Chanel: Pinterest, Instagram e Youtube per un uso esclusivo dell’esperienza social media nel settore del lusso

Una produzione di video di successo, contenuti multipiattaforma perfettamente ottimizzati e una strategia di alto valore: la gestione della comunicazione digitale di Chanel si basa sulla capacità di usare contemporaneamente tutti i suoi canali digital per raccontare di sé una storia identitaria efficace, credibile e soprattutto esclusiva. Chanel è inconfutabilmente, sulla base della risposta complessiva del pubblico, uno dei marchi più influenti sui social media nel settore del lusso. Il successo del suo social marketing può essere sintetizzato così: nessun approccio globale ma ottimizzazione dei suoi contenuti per adattarli a ciascuna piattaforma.

Pinterest. Le immagini sono dei veicoli eccezionali quando si tratta di rappresentare i mondi quasi irraggiungibili dei brand di lusso. La costruzione dell’immaginario visuale di Chanel avviene ormai da anni anche attraverso Pinterest, il social che più di altri è in grado di ammobiliare universi narrativi: con migliaia di pin al giorno la casa di moda francese si conferma uno dei brand che maggiormente riesce a ispirare gli utenti. Allo stesso tempo, il fatto che Chanel non abbia un account su Pinterest alimenta il mito della sua inaccessibilità e ne conferma lo straordinario potere seduttivo (sono clienti o aspiranti tali a pubblicare i “suoi” contenuti).

→ COSA FARE
Traduci in inglese questa frase del testo su Chanel: "Le immagini sono dei veicoli eccezionali quando si tratta di rappresentare i mondi quasi irraggiungibili dei brand di lusso." Per rispondere usa solo il testo su Chanel, senza altre fonti.

→ DATI FORNITI
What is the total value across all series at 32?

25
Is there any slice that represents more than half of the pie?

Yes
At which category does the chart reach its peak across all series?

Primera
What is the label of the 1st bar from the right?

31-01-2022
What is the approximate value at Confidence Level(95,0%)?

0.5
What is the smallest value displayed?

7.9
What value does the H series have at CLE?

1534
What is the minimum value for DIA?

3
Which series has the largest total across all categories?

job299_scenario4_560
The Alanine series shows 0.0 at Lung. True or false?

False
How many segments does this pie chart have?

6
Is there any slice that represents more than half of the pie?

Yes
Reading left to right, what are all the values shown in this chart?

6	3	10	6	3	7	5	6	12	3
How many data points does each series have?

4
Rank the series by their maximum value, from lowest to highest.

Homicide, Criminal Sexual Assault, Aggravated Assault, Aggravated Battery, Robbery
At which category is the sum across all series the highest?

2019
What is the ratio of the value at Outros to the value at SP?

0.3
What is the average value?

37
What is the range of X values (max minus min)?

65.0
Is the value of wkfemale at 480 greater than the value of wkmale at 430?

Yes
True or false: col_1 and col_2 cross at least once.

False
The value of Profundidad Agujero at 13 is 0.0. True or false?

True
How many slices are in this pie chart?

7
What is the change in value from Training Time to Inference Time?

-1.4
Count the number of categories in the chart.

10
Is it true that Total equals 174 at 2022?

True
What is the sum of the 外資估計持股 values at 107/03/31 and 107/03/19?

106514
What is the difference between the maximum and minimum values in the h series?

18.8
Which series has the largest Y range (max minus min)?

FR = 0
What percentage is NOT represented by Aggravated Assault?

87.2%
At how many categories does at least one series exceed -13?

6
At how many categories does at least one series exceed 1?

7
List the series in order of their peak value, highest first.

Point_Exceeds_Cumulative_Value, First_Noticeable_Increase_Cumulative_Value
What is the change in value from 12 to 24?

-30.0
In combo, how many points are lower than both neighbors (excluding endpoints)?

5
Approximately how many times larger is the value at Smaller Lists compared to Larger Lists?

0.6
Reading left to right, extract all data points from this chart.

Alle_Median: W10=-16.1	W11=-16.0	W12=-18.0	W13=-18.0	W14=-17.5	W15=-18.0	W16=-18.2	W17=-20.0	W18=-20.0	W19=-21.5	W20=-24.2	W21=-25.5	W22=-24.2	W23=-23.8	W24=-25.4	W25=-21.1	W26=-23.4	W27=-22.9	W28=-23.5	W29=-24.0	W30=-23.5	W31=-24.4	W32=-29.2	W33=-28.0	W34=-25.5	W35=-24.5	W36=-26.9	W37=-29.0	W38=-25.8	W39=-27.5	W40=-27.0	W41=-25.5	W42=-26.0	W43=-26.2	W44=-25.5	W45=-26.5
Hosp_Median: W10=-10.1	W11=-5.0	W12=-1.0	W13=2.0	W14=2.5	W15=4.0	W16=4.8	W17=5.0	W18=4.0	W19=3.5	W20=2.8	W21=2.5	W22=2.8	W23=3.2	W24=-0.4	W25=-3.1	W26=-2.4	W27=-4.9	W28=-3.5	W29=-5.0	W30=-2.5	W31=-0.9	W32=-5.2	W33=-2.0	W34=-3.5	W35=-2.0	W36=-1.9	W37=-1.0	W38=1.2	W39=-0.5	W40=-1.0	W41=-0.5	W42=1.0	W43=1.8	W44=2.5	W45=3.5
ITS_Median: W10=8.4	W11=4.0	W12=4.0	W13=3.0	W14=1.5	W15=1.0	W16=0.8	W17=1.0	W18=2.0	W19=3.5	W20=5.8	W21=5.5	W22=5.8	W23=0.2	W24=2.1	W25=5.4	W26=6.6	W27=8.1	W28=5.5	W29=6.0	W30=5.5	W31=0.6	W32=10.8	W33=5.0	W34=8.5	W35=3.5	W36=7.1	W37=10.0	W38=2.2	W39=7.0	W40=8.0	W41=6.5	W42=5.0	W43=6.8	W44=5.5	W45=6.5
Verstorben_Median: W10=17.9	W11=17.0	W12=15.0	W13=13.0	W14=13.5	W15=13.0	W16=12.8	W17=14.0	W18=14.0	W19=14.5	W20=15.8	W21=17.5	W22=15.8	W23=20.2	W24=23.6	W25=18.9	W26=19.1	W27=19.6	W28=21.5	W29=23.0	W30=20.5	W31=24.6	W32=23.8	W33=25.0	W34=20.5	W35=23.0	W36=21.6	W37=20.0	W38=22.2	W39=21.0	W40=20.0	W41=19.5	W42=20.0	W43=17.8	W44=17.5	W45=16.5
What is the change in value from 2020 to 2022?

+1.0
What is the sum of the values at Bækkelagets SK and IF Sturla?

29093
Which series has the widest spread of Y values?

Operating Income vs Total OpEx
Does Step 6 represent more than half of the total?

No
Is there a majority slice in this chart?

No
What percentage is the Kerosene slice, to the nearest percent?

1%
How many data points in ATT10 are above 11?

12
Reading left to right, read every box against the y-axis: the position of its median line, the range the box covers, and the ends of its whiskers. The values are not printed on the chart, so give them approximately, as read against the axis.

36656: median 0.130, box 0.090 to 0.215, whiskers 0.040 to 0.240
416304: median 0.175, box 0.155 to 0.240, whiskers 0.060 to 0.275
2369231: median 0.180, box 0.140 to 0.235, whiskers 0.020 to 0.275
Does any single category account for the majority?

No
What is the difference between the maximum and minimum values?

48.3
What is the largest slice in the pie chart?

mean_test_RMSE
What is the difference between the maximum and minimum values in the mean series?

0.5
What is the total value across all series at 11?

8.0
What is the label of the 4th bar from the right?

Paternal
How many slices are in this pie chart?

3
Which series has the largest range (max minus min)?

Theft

→ RISPOSTA
Images are exceptional vehicles when it comes to representing the almost unreachable worlds of luxury brands.